***** Text *****

FIG. 2 shows an illustrative process for vehicle-to-vehicle communication. With respect to the illustrative embodiments described in this figure, it is noted that a general purpose processor may be temporarily enabled as a special purpose processor for the purpose of executing some or all of the exemplary methods shown herein. When executing code providing instructions to perform some or all steps of the method, the processor may be temporarily repurposed as a special purpose processor, until such time as the method is completed. In another example, to the extent appropriate, firmware acting in accordance with a preconfigured processor may cause the processor to act as a special purpose processor provided for the purpose of performing the method or some reasonable variation thereof.
In this illustrative embodiment, a primary vehicle (referred to as such for illustrative purposes only) desires to connect with a secondary vehicle. This connection could be for exchange of information, or to utilize the secondary vehicle's connection services in the event of an emergency, when on-board communication with emergency services fails. Of course, it is also possible that the vehicle will not attempt to find other vehicles with which to communicate, unless an emergency occurs and onboard communication is not available. Such a procedure is discussed more with respect to FIG. 3.
In the embodiments shown in FIG. 2, vehicles exchange various types of information with other similarly telematics equipped vehicles, to create an ad-hoc network of data sharing. Since the vehicle is constantly (or at least periodically) attempting to communicate with other vehicles, it will likely know which vehicles are available for use in remote communication in the event of a vehicle emergency.
In this illustrative example, the vehicle sends out a communication query to other local vehicles 201. Specifically, the vehicle is searching for other vehicles with which it can communicate over short range communication, such as low energy BLUETOOTH. If other vehicles are discovered, the process will receive a list of those discovered vehicles 203, and can determine which, if any, should be used for ad-hoc communication.
As long as there are more than zero discovered vehicles 205, the process can proceed. Otherwise, the process may elect to continue querying for local, connectable vehicles, until a suitable vehicle is discovered.
In this example, it is possible the query was sent as the result of an emergency state, wherein on-board long-range communication has been disabled or is otherwise unavailable. If an emergency condition exists 207, the process will send out an emergency communication request to other local vehicles 209.
In some instances, it may be the case that a driver disables vehicle-to-vehicle communication for general information exchange. In this case, however, it is contemplated that, when an emergency occurs, communication rejection by a secondary vehicle is over-ridden, for the sake of safety. If the emergency communication request results in a connection 211, the process can send a request from the primary vehicle to the secondary vehicle for emergency services 213.

***** Provided material *****

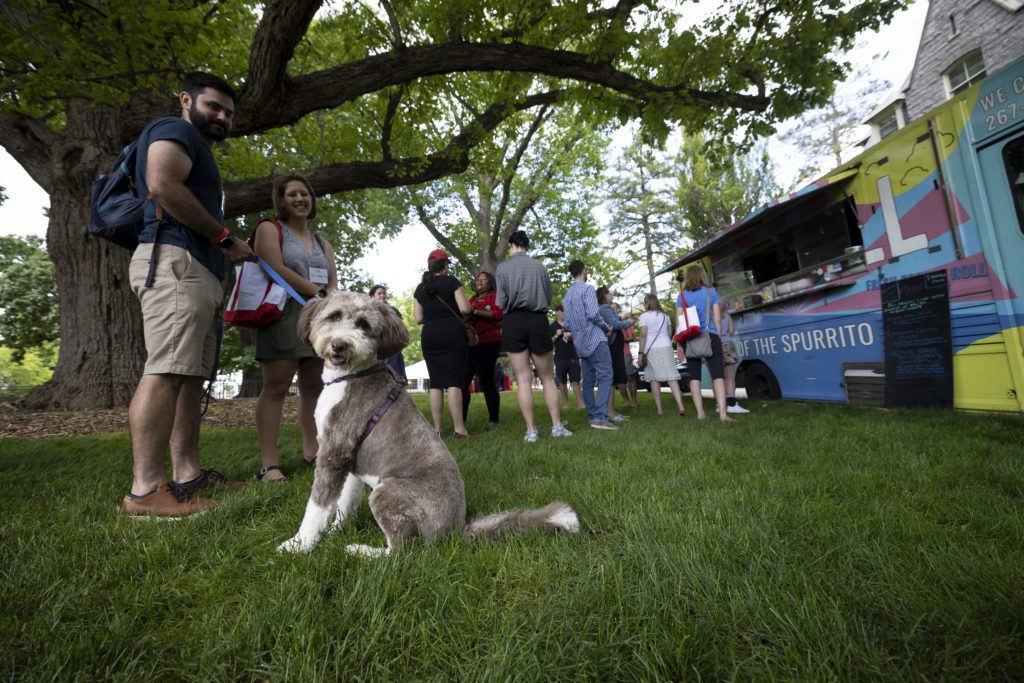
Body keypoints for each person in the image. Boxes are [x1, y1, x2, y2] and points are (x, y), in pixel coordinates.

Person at [121, 72, 256, 518]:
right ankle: (144, 491)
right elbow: (162, 184)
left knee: (188, 376)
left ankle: (187, 475)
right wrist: (224, 238)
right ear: (186, 100)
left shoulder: (197, 148)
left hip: (196, 270)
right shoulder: (174, 129)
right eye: (214, 107)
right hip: (175, 260)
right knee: (165, 370)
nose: (222, 117)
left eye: (229, 113)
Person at [252, 173, 337, 482]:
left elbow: (331, 282)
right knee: (275, 388)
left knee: (314, 387)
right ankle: (269, 465)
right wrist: (318, 293)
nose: (300, 199)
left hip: (318, 318)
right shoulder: (269, 229)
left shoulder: (321, 242)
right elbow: (275, 266)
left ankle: (312, 452)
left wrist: (327, 301)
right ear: (281, 200)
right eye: (292, 194)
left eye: (305, 193)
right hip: (283, 314)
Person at [494, 230, 572, 442]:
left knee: (523, 378)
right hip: (537, 320)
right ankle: (556, 427)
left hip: (513, 322)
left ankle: (531, 431)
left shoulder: (502, 268)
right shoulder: (539, 267)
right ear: (527, 246)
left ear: (511, 246)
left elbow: (500, 302)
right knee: (547, 378)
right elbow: (548, 296)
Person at [413, 249, 471, 438]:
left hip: (430, 334)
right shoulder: (452, 282)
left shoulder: (420, 289)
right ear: (445, 265)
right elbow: (464, 308)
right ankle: (459, 429)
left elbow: (418, 318)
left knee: (436, 382)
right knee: (454, 381)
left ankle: (437, 430)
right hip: (452, 332)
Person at [562, 260, 617, 430]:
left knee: (587, 380)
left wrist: (571, 332)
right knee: (606, 375)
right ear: (583, 271)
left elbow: (567, 324)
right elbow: (593, 314)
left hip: (580, 343)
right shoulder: (587, 289)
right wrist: (605, 326)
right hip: (595, 338)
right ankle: (600, 418)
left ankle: (592, 416)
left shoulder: (567, 296)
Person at [676, 265, 733, 421]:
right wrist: (719, 335)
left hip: (690, 338)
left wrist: (679, 344)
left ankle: (700, 413)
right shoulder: (711, 292)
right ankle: (723, 414)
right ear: (702, 276)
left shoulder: (682, 296)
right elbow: (716, 318)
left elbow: (679, 322)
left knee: (694, 376)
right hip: (711, 335)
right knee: (717, 375)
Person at [462, 271, 503, 430]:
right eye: (478, 279)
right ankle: (461, 421)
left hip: (488, 344)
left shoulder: (494, 296)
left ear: (490, 283)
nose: (479, 281)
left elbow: (497, 314)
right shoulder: (471, 299)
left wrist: (474, 312)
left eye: (483, 279)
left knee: (487, 382)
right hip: (471, 345)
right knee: (463, 383)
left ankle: (494, 420)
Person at [638, 293, 688, 416]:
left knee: (654, 379)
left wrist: (640, 352)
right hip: (666, 347)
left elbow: (643, 335)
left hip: (651, 350)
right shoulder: (665, 316)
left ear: (648, 303)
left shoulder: (644, 316)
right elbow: (669, 334)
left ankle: (660, 410)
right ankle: (681, 406)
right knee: (671, 377)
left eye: (645, 302)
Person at [596, 287, 633, 422]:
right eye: (610, 293)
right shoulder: (605, 308)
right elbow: (615, 324)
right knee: (610, 379)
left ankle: (612, 411)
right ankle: (610, 412)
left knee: (611, 379)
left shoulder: (603, 308)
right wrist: (628, 322)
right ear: (604, 295)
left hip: (614, 347)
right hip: (612, 347)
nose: (612, 295)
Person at [550, 305, 585, 411]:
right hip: (560, 358)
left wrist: (571, 337)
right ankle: (565, 404)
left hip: (573, 356)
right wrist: (556, 335)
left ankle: (581, 404)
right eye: (564, 312)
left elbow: (579, 337)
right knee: (562, 382)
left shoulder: (571, 324)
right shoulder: (552, 326)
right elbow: (549, 341)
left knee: (576, 381)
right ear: (558, 313)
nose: (566, 314)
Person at [369, 285, 407, 382]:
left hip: (392, 347)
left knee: (396, 374)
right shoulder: (368, 311)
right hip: (375, 348)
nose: (382, 295)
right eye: (379, 293)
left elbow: (401, 328)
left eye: (384, 293)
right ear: (372, 296)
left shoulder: (393, 310)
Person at [620, 309, 639, 409]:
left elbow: (631, 337)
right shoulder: (607, 321)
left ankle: (633, 401)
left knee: (630, 377)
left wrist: (619, 339)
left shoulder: (624, 323)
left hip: (625, 353)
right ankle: (626, 401)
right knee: (620, 380)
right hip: (613, 355)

*****

Brief 1 = In the vehicle-to-vehicle communication text, condense the paragraph beginning "In this illustrative example, the vehicle sends out" into a shorter version that keeps its main facts.
Brief 2 = According to the vehicle-to-vehicle communication text, what happens to a secondary vehicle's communication rejection when an emergency occurs?
Brief 3 = Resume the vehicle-to-vehicle communication text, starting after its last sentence.
Nothing in the data is needed for this work.

Response area 1 = The vehicle queries nearby vehicles (201) for short-range communication, such as low energy BLUETOOTH. If any are found, the process receives a list of them (203) and decides which, if any, to use for ad-hoc communication.

Response area 2 = It is overridden for the sake of safety.

Response area 3 =
In many instances, the secondary vehicle may only be in range for a very brief time. Accordingly, it may be difficult to utilize the secondary vehicle resources to maintain an emergency communication. But, important data can be quickly transferred to the secondary vehicle (e.g., without limitation, accident location, number of occupants, and any other brief, relevant data). The secondary vehicle, even if it has moved on out of a communication range, can then communicate with an emergency services provider or relay, to alert the appropriate parties, even if the secondary vehicle is no longer in communication with the primary vehicle. Of course, if communication with the primary vehicle is no longer established, the secondary vehicle will only be able to relay information already received, which is why it may be beneficial to transfer the most important information (e.g., location of accident) first.
If the secondary vehicle receives a suitable amount of information and is able to send an assistance request while still in communication with the primary vehicle, the primary vehicle may receive a confirmation that a help request has been sent 215. If desired, at this point, assuming there is no additional information that needs to be relayed through secondary vehicles, the primary vehicle can send a termination request, cancelling the remaining help requests 221.
If the secondary vehicle does not send a confirmation, or if communication cannot be established with a first secondary vehicle, the process may continue to check for additional secondary vehicles 217. For each additional secondary vehicle 219, the process may be repeated until no secondary vehicles remain, or a confirmation of a help request is received and/or there is no more data to confer.
As long as communication persists with at least one secondary vehicle, additional information can be sent for relay to an emergency services provider. Even if communication is broken, as a first secondary vehicle moves out of range, the process can continue to search for additional secondary vehicles, until all relevant information has been relayed and/or confirmed.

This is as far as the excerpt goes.